Uncertainty and shortage of testing capacity leaves UK in limbo
One of the UK’s largest certification bodies has said it has been unable to start planning for sweeping changes to construction product testing because the government has not explained how the new rules will work.
British Board of Agrement (BBA) chief executive Hardy Giesler said the testing sector is still awaiting a government decision on whether products can only be tested in the UK or can be tested abroad under new rules set to come into force on 1 January next year.
The new UK-only certification system, known as the UKCA marking, will replace the Europe-wide CE marking which has been used for more than 30 years to certify products as legal to sell on the UK market.
The changes, which the government has said will enable the UK to “take back control of our own product regulations”, are causing increasing concern across the construction industry because of the extent of new testing that will need to be carried out.
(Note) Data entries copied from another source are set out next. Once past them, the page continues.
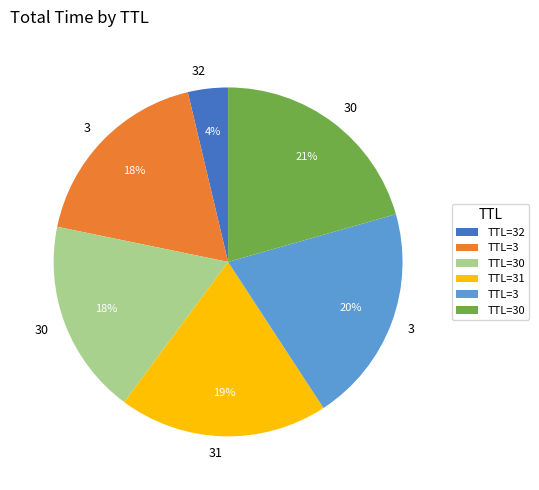

To the nearest percent, what is the difference between the largest and smallest slice percentages?

17%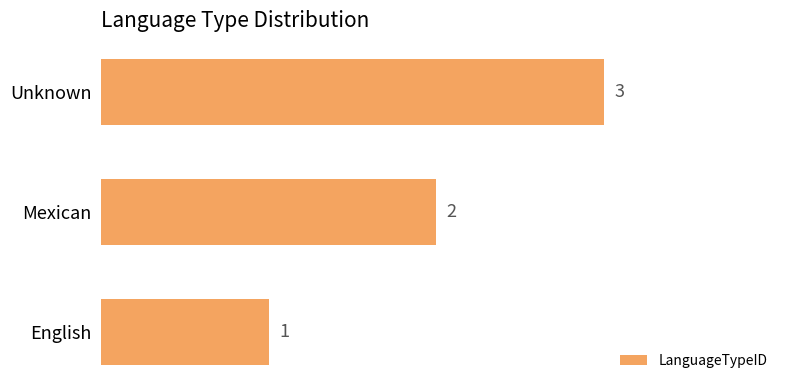

What is the sum of all values?

6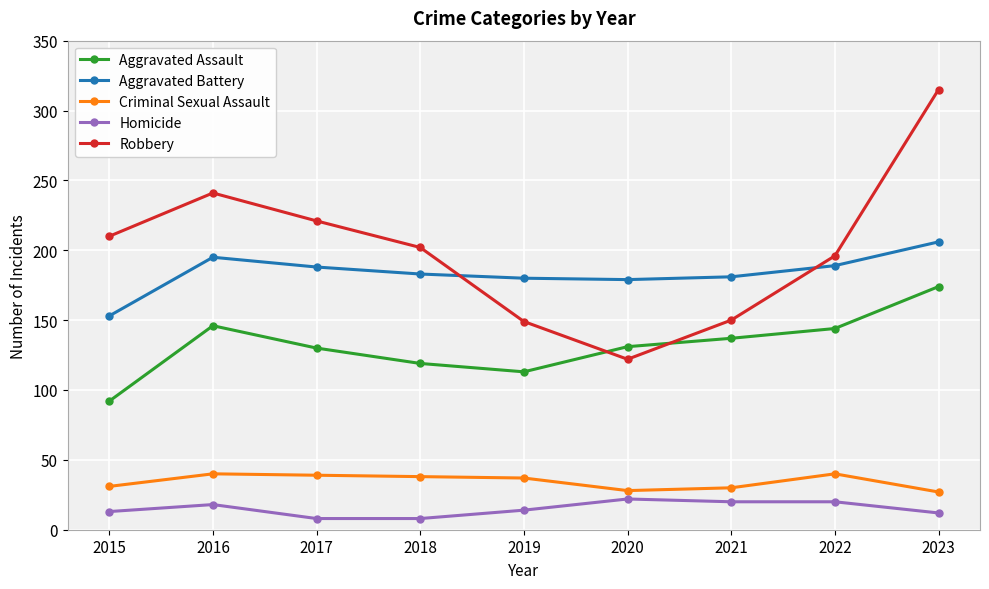

What is the difference between the Criminal Sexual Assault values at 2018 and 2021?

8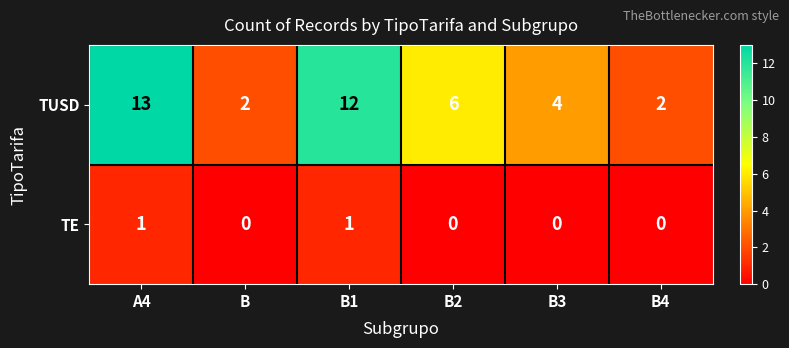

How many values in the TE series exceed 0?

2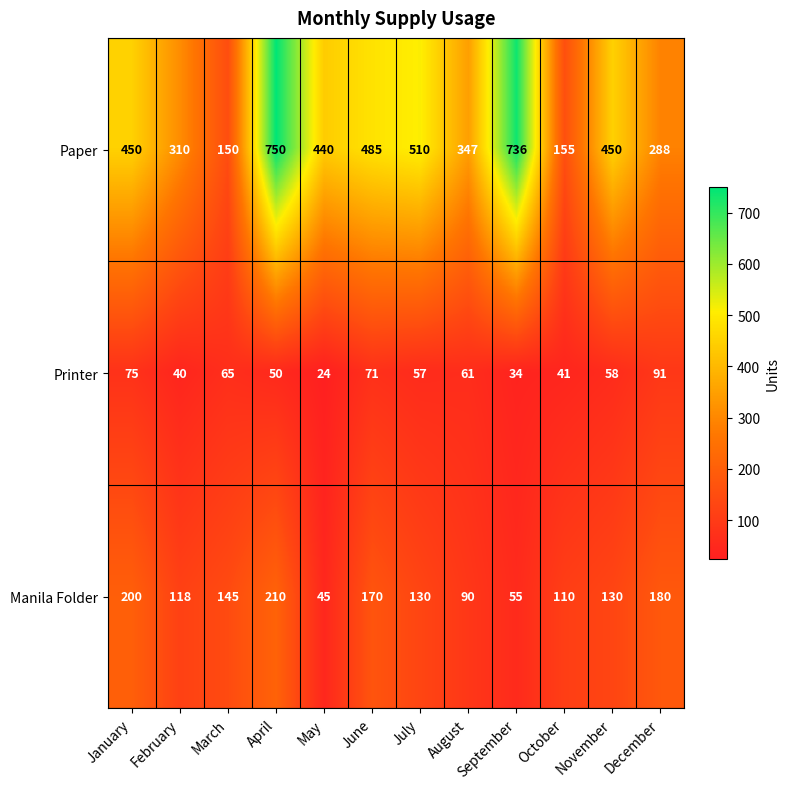

The value of Paper at May is 440. True or false?

True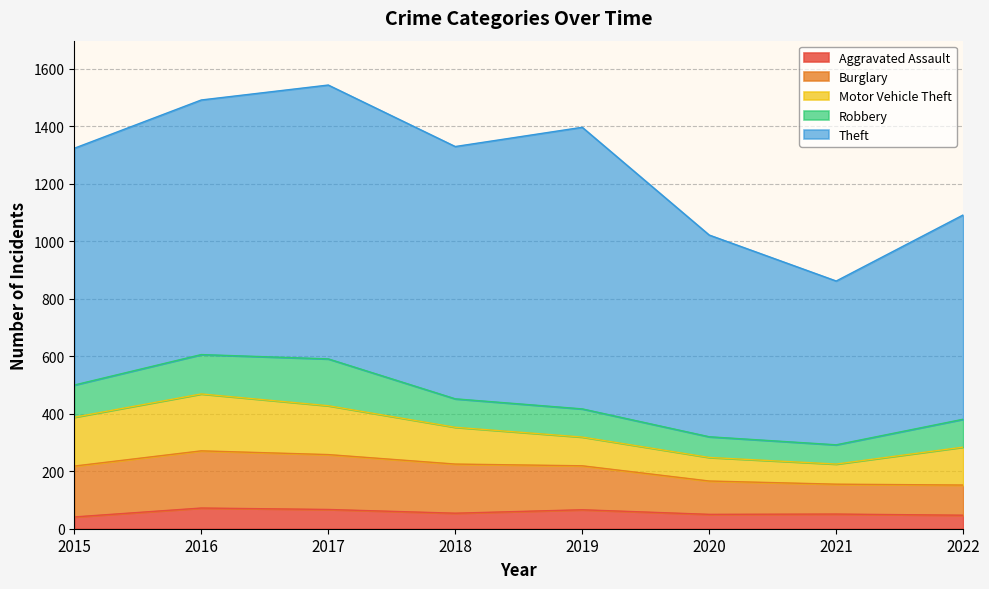

What is the minimum value for Aggravated Assault?

41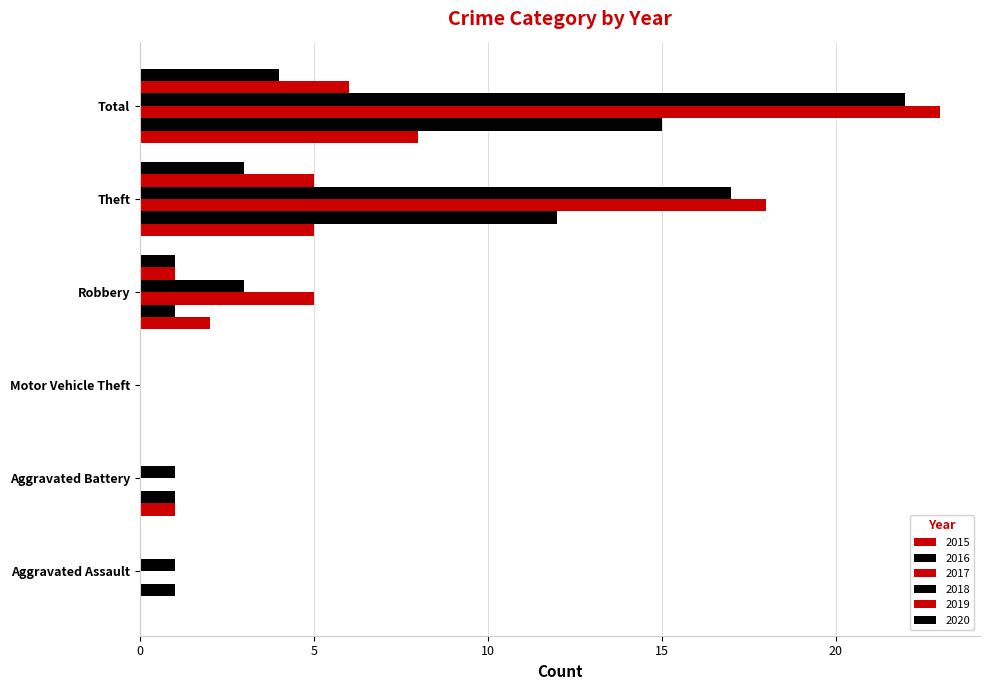

True or false: 2015 has a value of 2 at Robbery.

True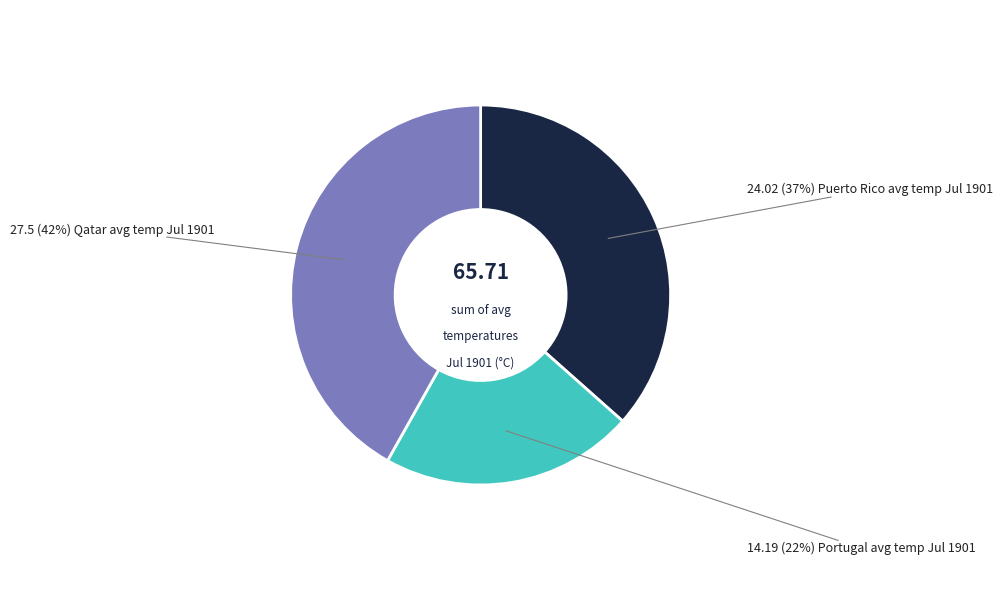

Is there any slice that represents more than half of the pie?

No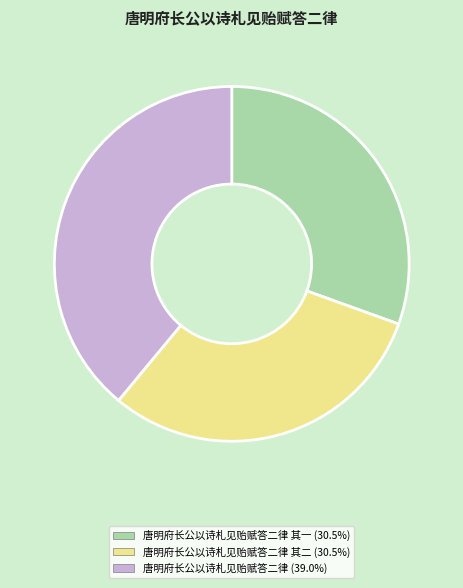

Is there a majority slice in this chart?

No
A shortage of testing capacity for some products including glass and radiators could mean 150,000 new homes are delayed because materials will be unavailable on the UK market, the Construction Leadership Council (CLC) has warned.
Last month the business department said the industry had had “two years to adapt to these changes and it is important we don’t delay implementation any further”.
But Giesler told Building Design that the BBA has not been able to respond to the changes because they have not been finalised.
He said: “If the decision today is that all new tests need to be sourced in the UK, and this new way of working goes live on 1 January next year, we will definitely have an issue, quite a significant issue.
“We are as concerned as the rest of the industry. Products need to be tested. It’s not something you can rush.
“There are defined tests – and some of them take months to do. There are some tests we do that take almost a year to complete.
“We are very, very concerned about the timescale. We need an answer very, very soon and – even if we get an answer very soon – it is highly likely we will need some kind of transition period or an extension to the deadline that currently exists.”
Part of the problem is that testing facilities are commercial operations which will not invest in expanding capacity unless there is a clear marketplace, according to Construction Product Association chief executive Peter Caplehorn.
But Giesler said the BBA does not have access to that level of market intelligence because testing has in the past been sourced across Europe: “It’s difficult to plan for testing when test providers don’t know what demand there will be and whether there will be sufficient demand to warrant an investment in the necessary equipment and facilities to test that product.”
For certain types of tests which are rarely carried out, there are just a handful of facilities across Europe. Giesler said these centres may not be replicated by commercial entities in the UK and the government would need to allow these tests to be done in other countries. Ordering and calibrating new testing equipment can itself be a lengthy process which can take up to a year, he added.
The Building Safety Bill, which is currently on its way through the House of Lords, is also likely to dramatically increase the need for testing of construction products that could further strain capacity, according to Giesler.
The CLC is due to meet Lee Rowley, the construction minister, in the next few weeks to discuss solutions to the issue.
Andy Mitchell, the group’s co-chair, told Building magazine last week that “some things will have to change if we are to not have significant problems at the end of this year.
He added that there “simply isn’t enough time to put in place sufficient certification and testing capability in the UK as things stand”.
But the meeting, originally requested in November, took the CLC more than two months to secure – and it is understood that an actual date has yet to be set.
Caplehorn, who sits on the CLC’s product availability working group, said the government had not initially understood the implications of introducing a new certification system.
He said: “There were a number of misconceptions about how the various mechanisms of all this stuff works and I think possibly not too much knowledge about how much capacity existed on home territory.
“It has taken a long time to put all the pieces together and build the consensus that action needs to be taken. And it’s slightly disappointing that it’s taken that long because industry has suffered to some degree – but the whole sector will suffer considerably more if we don’t get these solutions over the line.”
The deadline, after which products without the UKCA mark will be illegal on the UK market, was originally set for 1 January this year but was extended by 12 months last August.
Several contractors have voiced concerns that there will still not be enough time, with Mace chief executive Mark Reynolds and Costain boss Alex Vaughan both predicting that the deadline will need to be pushed back again.